The Australian superannuation market is changing, and it's not just the product of what's happened in the wake of the global financial crisis (GFC). Although the ongoing fallout from that seismic event will have an impact on superannuation, there are other long-term factors at play that will coalesce to usher in change in this industry.

Funds under management (FUM) are set to grow exponentially. At 30 June 2008, the industry held $1.17 trillion in assets. This represented a 2.1 per cent decrease compared with 30 June 2007.

By 31 December 2008, that $1.17 trillion figure had, according to the Australian Prudential Regulation Authority's latest numbers, made a hasty retreat to $1.05 trillion - a 14.8 per cent fall. Despite this plunge in the value of assets under management due to the GFC, the long-term trend is positive as the continual inflows from the superannuation guarantee ensure a positive cash flow.

Even if the superannuation guarantee sits at 9 per cent  - and there are straws in the wind already that the federal government may increase this number in its second term - the forecast average annual growth is 11.9 per cent, according to a Dexx&r Market Projection Report. If this prediction proves correct, superannuation will have total assets of $2.64 trillion by 2016, about 2.5 times today's number.

Dexx&r is not the only consultancy talking these numbers; in a recent report, Deloitte Actuaries estimated FUM would top $2 trillion by 2014 and by 2018 would have trebled from today's number to exceed $3 trillion. Both calculations are based on a 9 per cent super guarantee and modest - repeat, modest - increase from investment growth as markets recover.

Those are the numbers. But while assets under management will grow, the number of funds will continue to fall. This trend is evident already, and I expect it to accelerate.

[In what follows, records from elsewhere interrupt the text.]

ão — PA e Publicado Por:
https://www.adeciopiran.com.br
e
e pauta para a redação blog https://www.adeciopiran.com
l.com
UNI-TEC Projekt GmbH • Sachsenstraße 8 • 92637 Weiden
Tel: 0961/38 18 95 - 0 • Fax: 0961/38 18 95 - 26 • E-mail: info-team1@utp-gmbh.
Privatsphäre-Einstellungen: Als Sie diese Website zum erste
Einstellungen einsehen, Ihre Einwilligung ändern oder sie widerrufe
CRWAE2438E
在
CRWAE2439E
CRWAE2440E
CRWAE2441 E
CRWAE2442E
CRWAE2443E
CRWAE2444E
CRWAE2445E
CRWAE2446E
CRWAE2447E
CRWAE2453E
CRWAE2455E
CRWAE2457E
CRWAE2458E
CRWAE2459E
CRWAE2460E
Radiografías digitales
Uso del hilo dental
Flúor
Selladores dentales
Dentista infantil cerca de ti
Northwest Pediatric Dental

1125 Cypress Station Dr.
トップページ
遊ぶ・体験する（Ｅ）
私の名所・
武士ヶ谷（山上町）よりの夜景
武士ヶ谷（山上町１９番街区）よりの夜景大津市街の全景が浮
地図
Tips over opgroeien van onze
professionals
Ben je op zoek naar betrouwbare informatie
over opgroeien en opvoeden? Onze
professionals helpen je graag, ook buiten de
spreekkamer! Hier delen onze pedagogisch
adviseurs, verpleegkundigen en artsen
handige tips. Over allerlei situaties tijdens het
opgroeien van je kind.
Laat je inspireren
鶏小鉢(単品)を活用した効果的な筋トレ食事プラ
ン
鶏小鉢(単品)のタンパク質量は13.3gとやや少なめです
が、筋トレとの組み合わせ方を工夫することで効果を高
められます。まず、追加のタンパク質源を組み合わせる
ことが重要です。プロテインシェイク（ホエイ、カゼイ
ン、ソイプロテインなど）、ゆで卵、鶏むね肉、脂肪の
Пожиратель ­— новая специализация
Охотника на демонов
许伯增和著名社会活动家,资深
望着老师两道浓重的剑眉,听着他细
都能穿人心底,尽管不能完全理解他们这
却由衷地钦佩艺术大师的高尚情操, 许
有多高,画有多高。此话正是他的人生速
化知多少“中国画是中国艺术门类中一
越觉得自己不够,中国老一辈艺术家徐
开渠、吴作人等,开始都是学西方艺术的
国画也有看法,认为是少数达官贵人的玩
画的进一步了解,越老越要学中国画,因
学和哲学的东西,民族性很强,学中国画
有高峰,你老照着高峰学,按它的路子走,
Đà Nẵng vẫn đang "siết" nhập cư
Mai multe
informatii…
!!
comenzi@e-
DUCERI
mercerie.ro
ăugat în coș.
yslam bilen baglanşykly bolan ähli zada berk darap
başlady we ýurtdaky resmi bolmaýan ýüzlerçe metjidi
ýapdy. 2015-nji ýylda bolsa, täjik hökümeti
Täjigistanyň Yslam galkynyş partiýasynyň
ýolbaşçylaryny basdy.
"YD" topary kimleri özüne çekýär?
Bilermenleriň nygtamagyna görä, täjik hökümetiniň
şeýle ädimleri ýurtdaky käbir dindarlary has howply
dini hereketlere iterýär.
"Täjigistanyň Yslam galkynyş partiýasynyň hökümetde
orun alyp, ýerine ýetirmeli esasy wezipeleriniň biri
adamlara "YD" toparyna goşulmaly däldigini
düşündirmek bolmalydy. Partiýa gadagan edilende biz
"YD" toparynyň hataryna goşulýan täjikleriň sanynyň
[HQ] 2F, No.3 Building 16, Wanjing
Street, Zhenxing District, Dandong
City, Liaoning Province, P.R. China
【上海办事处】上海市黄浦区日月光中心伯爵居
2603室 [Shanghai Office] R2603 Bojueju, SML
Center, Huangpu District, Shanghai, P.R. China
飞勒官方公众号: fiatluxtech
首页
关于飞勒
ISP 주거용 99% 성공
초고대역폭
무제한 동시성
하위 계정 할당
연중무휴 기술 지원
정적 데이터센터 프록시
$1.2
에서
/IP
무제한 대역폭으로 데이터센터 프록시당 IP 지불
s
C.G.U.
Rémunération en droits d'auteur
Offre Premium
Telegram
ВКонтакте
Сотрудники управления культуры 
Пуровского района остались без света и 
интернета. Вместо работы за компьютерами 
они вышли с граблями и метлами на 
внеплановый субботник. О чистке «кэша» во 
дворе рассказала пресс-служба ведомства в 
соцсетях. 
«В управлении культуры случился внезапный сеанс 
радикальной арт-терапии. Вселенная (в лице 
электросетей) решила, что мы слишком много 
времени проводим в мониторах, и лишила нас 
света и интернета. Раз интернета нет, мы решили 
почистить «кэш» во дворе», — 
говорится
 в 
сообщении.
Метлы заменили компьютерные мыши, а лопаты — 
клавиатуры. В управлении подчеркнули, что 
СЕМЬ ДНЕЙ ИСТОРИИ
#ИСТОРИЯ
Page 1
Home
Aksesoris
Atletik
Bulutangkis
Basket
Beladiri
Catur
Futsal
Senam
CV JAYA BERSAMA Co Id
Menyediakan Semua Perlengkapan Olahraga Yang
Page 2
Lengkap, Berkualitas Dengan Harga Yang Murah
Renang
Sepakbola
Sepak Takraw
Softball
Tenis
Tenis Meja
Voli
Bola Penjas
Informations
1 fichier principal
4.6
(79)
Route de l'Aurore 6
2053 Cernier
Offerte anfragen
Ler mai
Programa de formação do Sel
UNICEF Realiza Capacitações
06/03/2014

Nowhere will this be more evident than corporate funds. At 30 June 2006, there were 555 corporate funds. By 30 June 2008, that number had nearly halved to 226.

The reasons are threefold: costs are rising, more resources are required and the risk factor associated with running such funds, the latter reason no doubt reinforced by the GFC. The major beneficiaries of this decline in corporate funds have been master trusts, retail-style funds and industry funds. Most have proved quite adept at marketing themselves extremely well and are attracting significant interest.
 
With the exception of self-managed superannuation funds (SMSF), I expect all other funds - industry, retail, pooled trusts and retail - to also contract. Over a two-year period (30 June 2006 to 30 June 2008), all four declined, from 17.9 per cent for pooled trusts to 8.3 per cent for retail funds. On the other hand, SMSF numbers rose 12.3 per cent to 393,611 over this period.

There are myriad reasons for this pressure to merge. All funds are looking for economies of scale, to reduce duplication, increase their buying power (whether it be fund manager costs or software), to take advantage of the investment and administrative opportunities that come with size, to merge like-minded member bases or even the result of a government initiative in the public sector.

That said, mergers are not inevitable. There are factors working against this trend, including wrong timing, different internal cultures or strategies between funds, and where real benefits cannot be validated or guaranteed.

Although this will derail some mergers, I have no doubts fund numbers across these four sectors will continue declining. We will have fewer funds with very sizeable FUM.
 
Frank Gullone is chief executive of the Centre for Investment Excellence.